If the original 15% stake had been committed and retained, the Packer family could very well been the owner of a phone company, saved $400 million in loses from One.Tel and been a more strategic player in the telco and new media businesses.

There would have been no costly deal with News Corp and Telstra in Foxtel though, but Optus would have produced huge capital profits and real, actual earnings, unlike the tide of red ink sloshing out of Foxtel.

The first sign this year of the growing links was the deal that saw Optus put all the pay-TV seed money for drama into the Nine Network production, The Alice, asCrikey reported back in February.

The Optus money was at least $1 million but more like $3 million over three years. The deal upset the independent producing industry and has meant that The Alice will be produced for Nine this year with Optus showing it on Ovation (it bought the pay TV rights). In exchange Optus also got deals on advertising, some of which are included in this latest arrangement.
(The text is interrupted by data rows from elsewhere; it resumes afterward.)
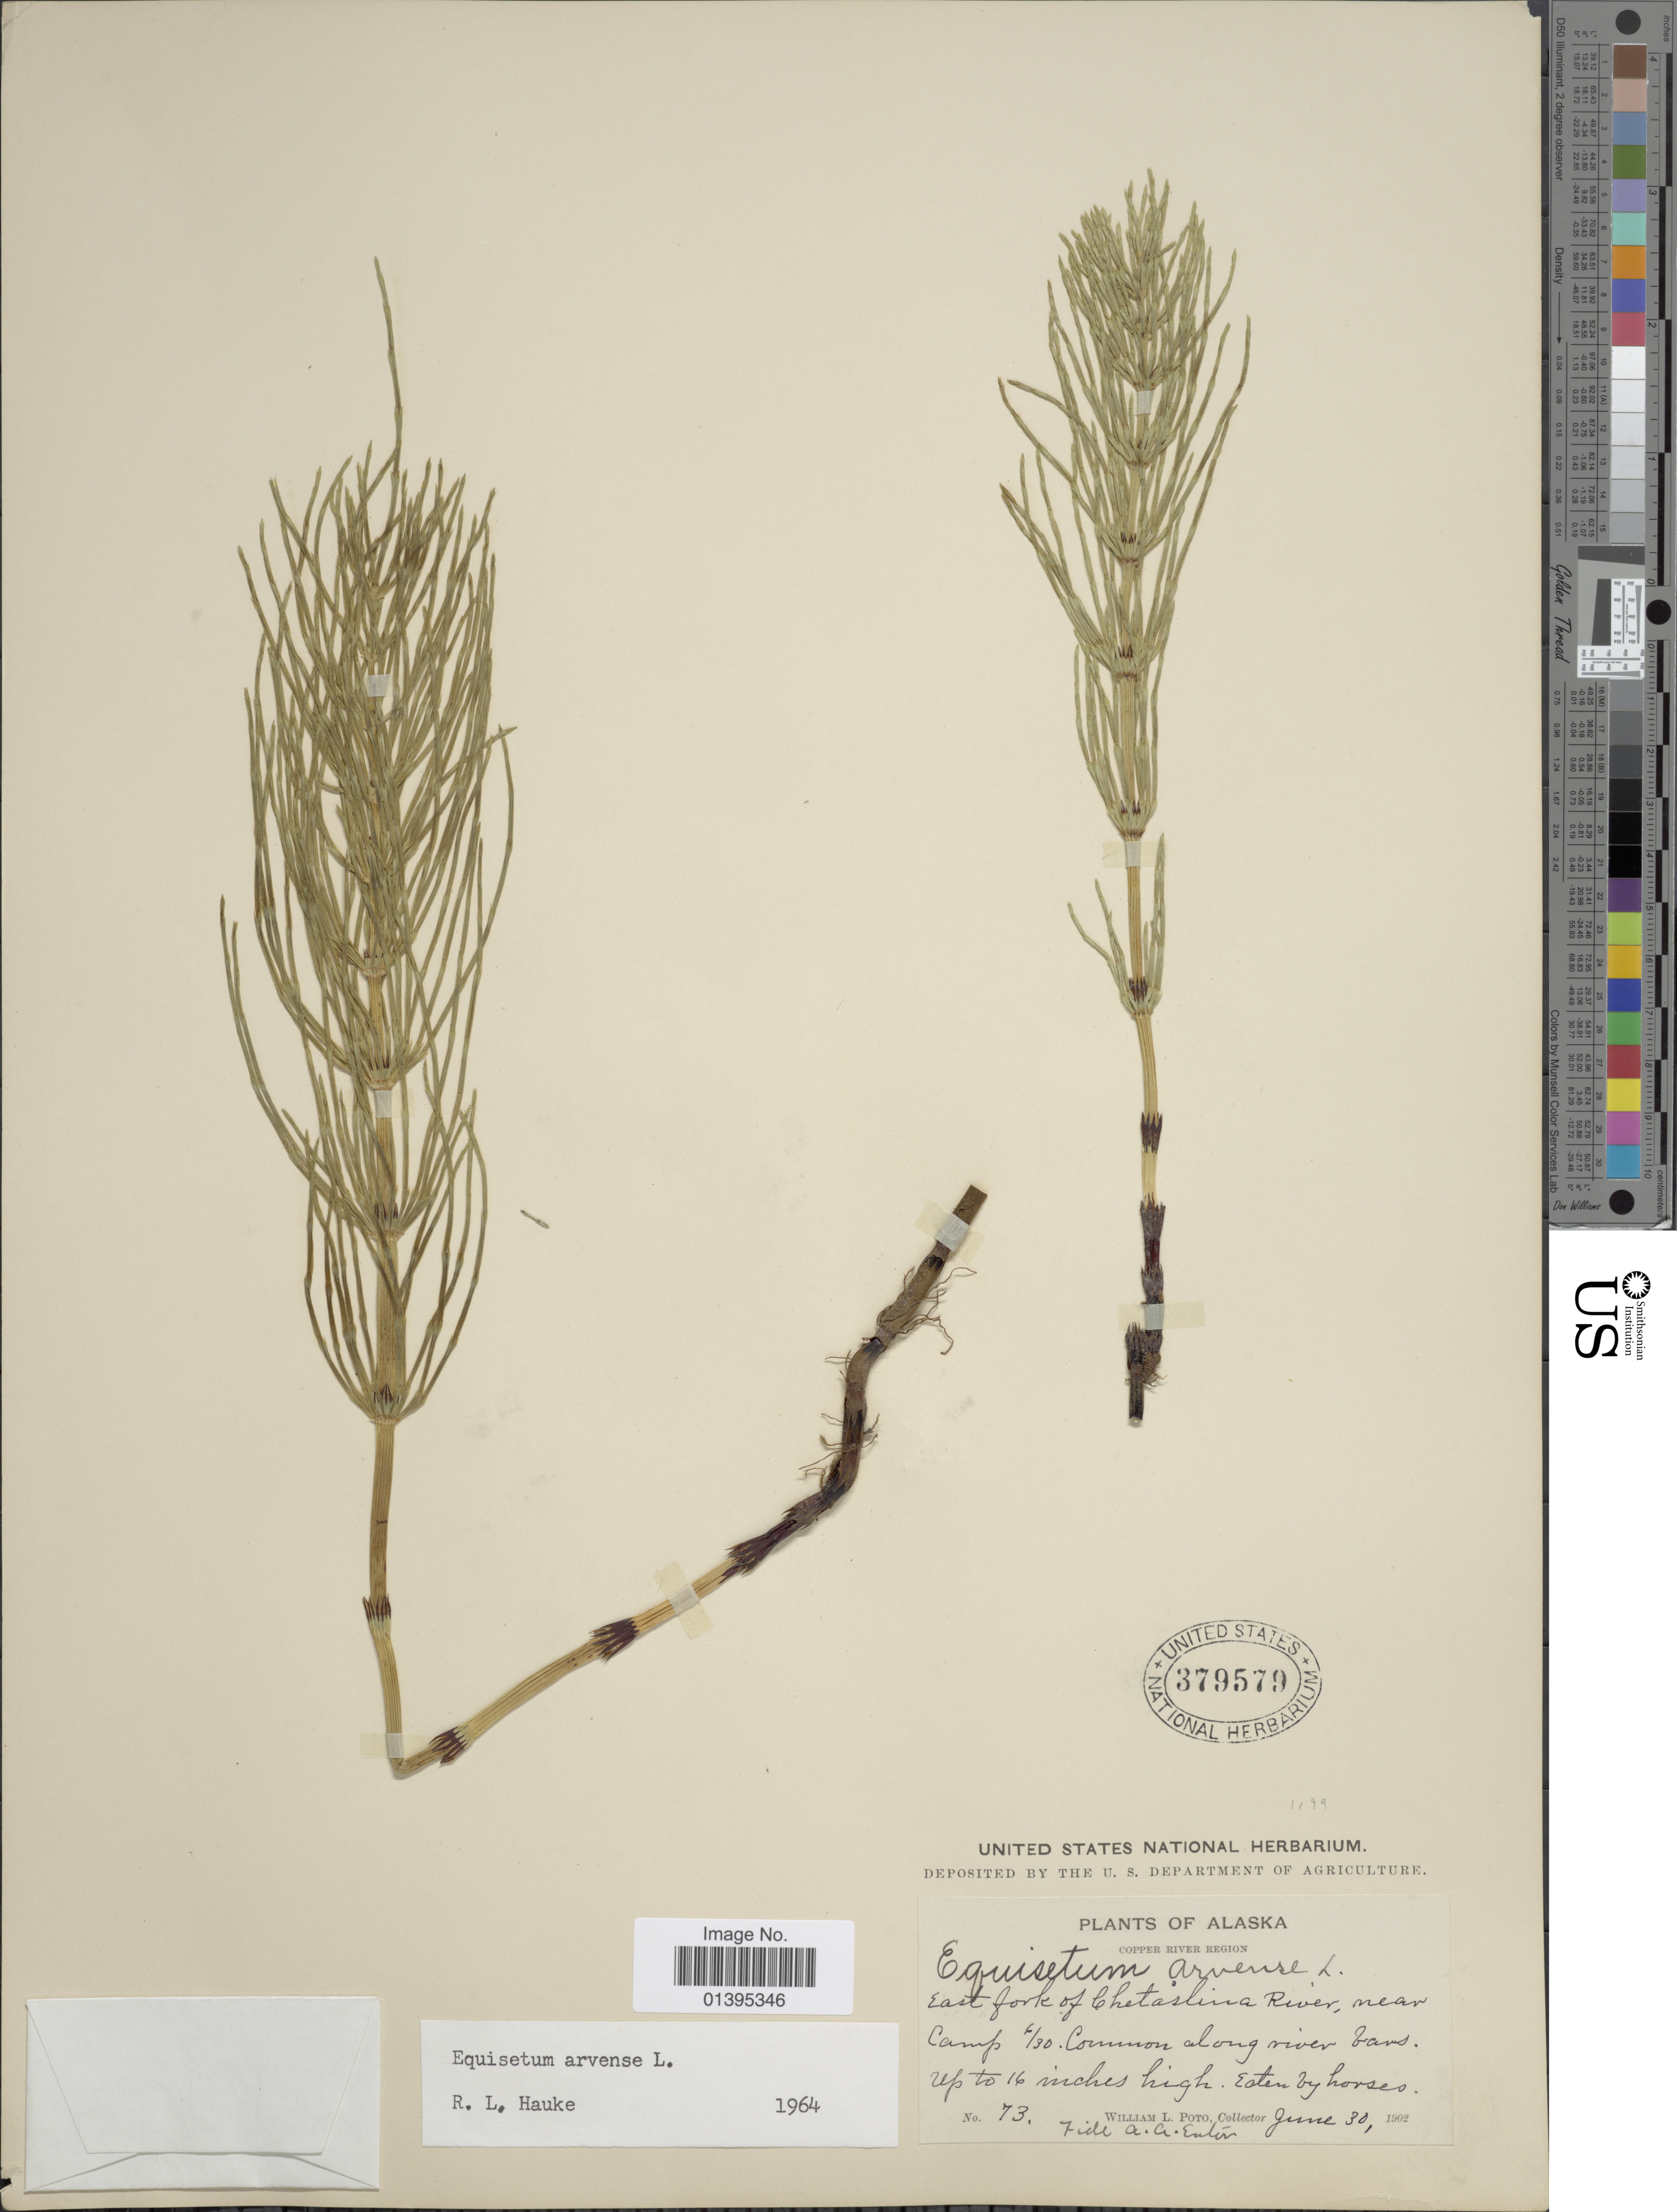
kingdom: Plantae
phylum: Tracheophyta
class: Polypodiopsida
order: Equisetales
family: Equisetaceae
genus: Equisetum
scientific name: Equisetum arvense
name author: L.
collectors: W. Poto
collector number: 73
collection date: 1902-06-30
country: United States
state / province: Alaska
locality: Copper River Region, East fork of Chetaslina River, near Camp 6/30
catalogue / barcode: US 379579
So after 12 years of chopping and changing between Telstra and Optus, PBL’s relationship with the dominant incumbent appears to be waning again. This could have some impact on the forthcoming auction for AFL broadcasting rights, as Telstra/Foxtel will want to retain a slice of the action, but presumably Optus would like to be in the winning team as well.

I wonder how much hard talking former Optus boss, Chris Anderson, had to do around the PBL board table to get this latest deal up. And the Singaporeans are obviously flexible. Having just taken a hit by the federal government over Singapore Airlines and the Pacific route, Qantas director James Packer is forgiven and a much bigger deal is forged between PBL and Optus.

As ever, it’s wheels within wheels in the telco/media space.